Generation 3 of AI Interaction

Stop Prompting.
Start Harnessing.

The underlying AI model matters less than the system built around it. Build the environment, toolchains, and safety constraints where your AI agent operates.

What does /harn:init actually do?

It scaffolds three shell scripts and one config file. Together, they make your AI agent stop breaking things.

WITHOUT HARN
  • Agent runs rm -rf src/
  • Agent pushes broken code to main
  • Agent finishes with 47 type errors
  • Agent forgets your rules after 10 min
  • Agent loops forever on Stop hooks
WITH HARN
  • Dangerous commands blocked before execution
  • Push to main intercepted and denied
  • Agent can't finish until types pass
  • AGENTS.md stays lean — skills load on demand
  • Loop prevention baked into every hook

Files created by /harn:init

AGENTS.md

Lean control document (~60 lines).

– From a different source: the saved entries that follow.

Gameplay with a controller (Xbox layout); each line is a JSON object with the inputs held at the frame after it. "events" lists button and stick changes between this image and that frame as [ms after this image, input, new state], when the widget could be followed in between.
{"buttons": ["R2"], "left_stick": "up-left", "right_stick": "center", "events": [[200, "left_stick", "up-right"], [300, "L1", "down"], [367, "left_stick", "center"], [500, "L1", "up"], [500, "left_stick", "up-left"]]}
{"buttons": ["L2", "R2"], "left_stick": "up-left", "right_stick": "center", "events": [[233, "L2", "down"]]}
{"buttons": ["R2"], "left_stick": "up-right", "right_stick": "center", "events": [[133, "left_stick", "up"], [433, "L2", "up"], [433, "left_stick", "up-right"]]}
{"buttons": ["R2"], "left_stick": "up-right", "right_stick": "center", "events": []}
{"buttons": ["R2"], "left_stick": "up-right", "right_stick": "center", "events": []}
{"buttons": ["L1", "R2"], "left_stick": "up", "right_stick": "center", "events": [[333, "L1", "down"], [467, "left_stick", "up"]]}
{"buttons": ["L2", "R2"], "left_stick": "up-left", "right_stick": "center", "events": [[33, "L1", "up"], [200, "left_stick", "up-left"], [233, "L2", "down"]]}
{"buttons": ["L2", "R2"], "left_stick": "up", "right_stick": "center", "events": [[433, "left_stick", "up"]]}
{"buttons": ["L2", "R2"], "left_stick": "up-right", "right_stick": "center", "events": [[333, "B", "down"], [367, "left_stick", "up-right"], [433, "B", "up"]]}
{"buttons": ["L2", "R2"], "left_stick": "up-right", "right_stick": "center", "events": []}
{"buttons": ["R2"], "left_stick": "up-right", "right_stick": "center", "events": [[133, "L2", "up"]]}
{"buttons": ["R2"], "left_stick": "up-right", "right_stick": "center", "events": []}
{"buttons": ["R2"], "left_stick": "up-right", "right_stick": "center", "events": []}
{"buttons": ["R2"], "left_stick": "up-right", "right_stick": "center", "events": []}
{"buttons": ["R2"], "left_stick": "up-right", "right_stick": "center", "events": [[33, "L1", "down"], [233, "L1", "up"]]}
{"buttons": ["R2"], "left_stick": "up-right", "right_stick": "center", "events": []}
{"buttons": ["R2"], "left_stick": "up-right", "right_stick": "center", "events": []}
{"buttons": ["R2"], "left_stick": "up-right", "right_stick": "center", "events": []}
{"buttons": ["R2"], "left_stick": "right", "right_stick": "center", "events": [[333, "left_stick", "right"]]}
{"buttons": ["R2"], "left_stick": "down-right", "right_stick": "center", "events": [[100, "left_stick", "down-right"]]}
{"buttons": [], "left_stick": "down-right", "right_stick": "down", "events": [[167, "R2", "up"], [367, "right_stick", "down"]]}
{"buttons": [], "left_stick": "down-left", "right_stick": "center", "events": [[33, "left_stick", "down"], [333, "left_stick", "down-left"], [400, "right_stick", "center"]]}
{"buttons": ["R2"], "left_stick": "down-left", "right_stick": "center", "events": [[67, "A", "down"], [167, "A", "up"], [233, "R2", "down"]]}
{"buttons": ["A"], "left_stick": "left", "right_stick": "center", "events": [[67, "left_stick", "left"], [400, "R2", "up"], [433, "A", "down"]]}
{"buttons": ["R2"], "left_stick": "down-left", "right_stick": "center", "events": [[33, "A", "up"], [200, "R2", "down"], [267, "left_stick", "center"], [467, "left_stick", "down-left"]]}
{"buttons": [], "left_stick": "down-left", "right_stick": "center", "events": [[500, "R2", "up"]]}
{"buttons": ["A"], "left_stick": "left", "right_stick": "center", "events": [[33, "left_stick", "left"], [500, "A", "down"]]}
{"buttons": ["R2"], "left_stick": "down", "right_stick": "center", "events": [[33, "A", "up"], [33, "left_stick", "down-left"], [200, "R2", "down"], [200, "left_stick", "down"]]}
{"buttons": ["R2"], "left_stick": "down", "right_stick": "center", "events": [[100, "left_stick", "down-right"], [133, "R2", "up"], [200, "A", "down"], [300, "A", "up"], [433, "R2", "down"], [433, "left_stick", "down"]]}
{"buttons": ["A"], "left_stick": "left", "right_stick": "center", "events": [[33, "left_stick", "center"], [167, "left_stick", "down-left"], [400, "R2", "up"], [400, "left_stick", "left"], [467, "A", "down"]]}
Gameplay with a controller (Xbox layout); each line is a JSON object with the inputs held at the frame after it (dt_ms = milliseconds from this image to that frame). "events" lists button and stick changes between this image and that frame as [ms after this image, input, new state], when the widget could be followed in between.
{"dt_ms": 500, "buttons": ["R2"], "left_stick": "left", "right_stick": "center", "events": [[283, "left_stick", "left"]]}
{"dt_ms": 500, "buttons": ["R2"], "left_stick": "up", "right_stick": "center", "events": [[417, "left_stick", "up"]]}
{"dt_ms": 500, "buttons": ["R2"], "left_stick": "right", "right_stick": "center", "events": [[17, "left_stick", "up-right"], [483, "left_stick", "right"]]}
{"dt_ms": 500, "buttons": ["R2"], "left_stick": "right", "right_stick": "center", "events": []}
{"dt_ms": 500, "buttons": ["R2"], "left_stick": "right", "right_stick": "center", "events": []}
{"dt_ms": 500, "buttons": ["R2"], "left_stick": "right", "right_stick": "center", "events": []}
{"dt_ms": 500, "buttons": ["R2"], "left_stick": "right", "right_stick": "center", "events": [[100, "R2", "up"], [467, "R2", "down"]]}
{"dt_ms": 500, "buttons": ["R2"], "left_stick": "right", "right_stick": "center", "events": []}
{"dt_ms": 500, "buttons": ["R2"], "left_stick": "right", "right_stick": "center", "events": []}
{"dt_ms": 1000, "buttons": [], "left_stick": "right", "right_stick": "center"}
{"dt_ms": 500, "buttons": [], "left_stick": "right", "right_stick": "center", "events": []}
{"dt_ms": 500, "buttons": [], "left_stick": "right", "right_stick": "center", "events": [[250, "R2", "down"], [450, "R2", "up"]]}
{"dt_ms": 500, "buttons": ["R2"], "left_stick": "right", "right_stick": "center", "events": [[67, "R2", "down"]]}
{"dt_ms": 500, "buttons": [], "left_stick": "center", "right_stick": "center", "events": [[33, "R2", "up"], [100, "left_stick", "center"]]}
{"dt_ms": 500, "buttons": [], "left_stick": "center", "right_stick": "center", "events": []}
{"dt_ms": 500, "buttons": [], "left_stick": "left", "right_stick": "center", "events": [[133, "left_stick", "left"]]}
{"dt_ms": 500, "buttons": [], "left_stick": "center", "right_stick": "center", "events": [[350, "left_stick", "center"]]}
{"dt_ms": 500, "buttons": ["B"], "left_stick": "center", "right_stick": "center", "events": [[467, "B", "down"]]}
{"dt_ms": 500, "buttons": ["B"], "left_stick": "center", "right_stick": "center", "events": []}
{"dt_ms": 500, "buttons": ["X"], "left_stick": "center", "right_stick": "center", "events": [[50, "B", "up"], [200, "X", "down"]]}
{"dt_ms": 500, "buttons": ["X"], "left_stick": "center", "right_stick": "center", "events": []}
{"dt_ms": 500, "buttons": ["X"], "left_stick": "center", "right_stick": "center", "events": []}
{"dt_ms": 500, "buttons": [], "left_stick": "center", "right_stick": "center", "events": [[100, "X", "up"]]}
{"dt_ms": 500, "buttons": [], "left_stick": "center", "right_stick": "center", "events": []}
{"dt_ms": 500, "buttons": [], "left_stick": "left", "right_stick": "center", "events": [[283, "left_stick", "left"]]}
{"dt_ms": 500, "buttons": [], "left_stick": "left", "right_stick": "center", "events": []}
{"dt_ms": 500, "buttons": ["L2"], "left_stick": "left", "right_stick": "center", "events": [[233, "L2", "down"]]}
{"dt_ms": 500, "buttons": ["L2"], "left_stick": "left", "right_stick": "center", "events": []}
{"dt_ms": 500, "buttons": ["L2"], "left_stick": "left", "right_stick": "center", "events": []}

Tells the agent your stack, constraints, and where to find detailed rules. No bloat.

security_guard.py

PreToolUse hook. Intercepts every shell command. Blocks rm -rf, push main, chmod 777, pipe-to-shell, and more.

quality_gate.sh

Stop hook. Runs your type-checker (tsc/cargo/go vet/mypy) before the agent can finish. Broken code = blocked.

.claude/settings.json

Wires everything together. Maps hooks to lifecycle events (PreToolUse, PostToolUse, Stop). Zero manual config.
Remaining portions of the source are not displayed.